The Bomb Needed a Timer Ignition
In order for the Turtle and pilot to get out of the blast zone before the bomb exploded, Bushnell needed to work out how to ignite the gunpowder. Again, he turned to two local clockmakers to help him. Phineas Pratt and Isaac Doolittle designed an ignition device from clockworks that counted down until it struck a flintlock to create a spark. The spark would light the pan full of priming powder, which in turn, would ignite the whole keg. The Turtle’s pilot would need to set the timing mechanism after he attached the bomb and then hurry out of the way.
The Turtle in Action
Bushnell tried three times to blow up British naval ships in New York Harbor using his Turtle. Each time was unsuccessful. In the first attempt, the Turtle’s pilot grew exhausted from rowing the craft in the choppy seas and was only able to reach the enemy ship at daybreak so the mission was aborted. In the second attempt, the pilot could not get the corkscrew to penetrate the hardwood of the ship’s hull to attach the bomb. So he set the timer on the bomb and left it next to the ship. Unfortunately, it drifted away from the boat by the time it exploded so it only served to scare the British. In the final try, the element of surprise was lost. The British sailors spotted the Turtle before it could get near the boats.

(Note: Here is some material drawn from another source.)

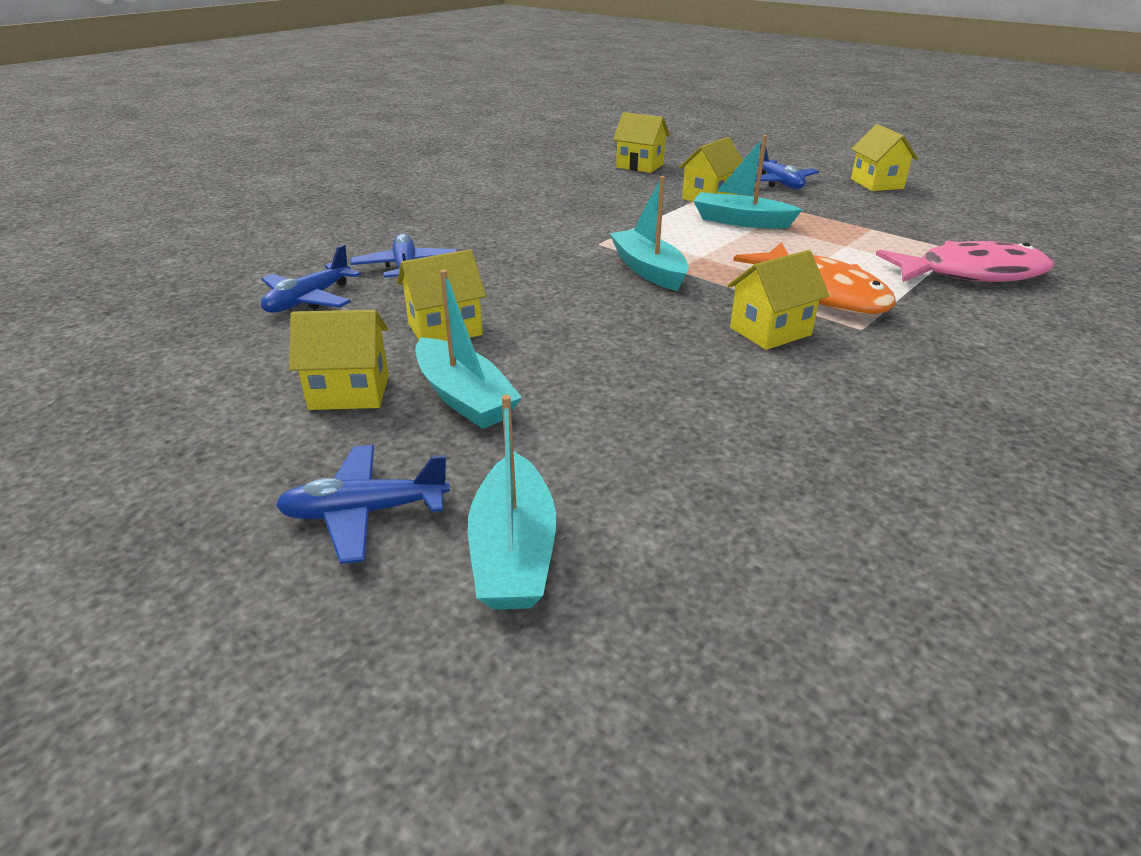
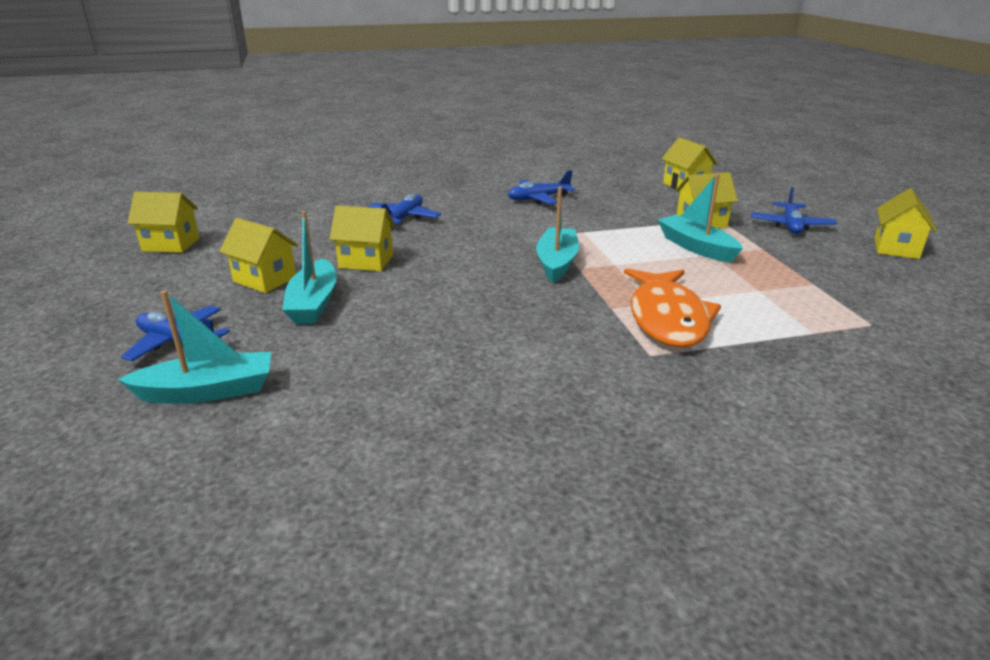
camera: 35 degrees right, 5 degrees down
(309, 300) = (324, 223): blue plane -> blue plane (538, 199)
(513, 551) = (207, 391): turquoise boat -> turquoise boat turned 135 degrees counterclockwise
(770, 331) = (572, 331): yellow house -> yellow house (171, 244)
(971, 274) = (846, 348): pink fish -> none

The Turtle was a Failure, But it Launched the Age of the Submarine
After three unsuccessful attempts to blow up British warships, the Bushnell brothers retired the Turtle. Ezra Bushnell returned to farming, but David Bushnell continued working on perfecting his submarine. In time, his work was recognized by high-ranking people in the military who, like Bushnell, recognized the potential of submarine warfare. Although the Turtle was not successful at completing its missions, David Bushnell is credited with being the father of submarine warfare.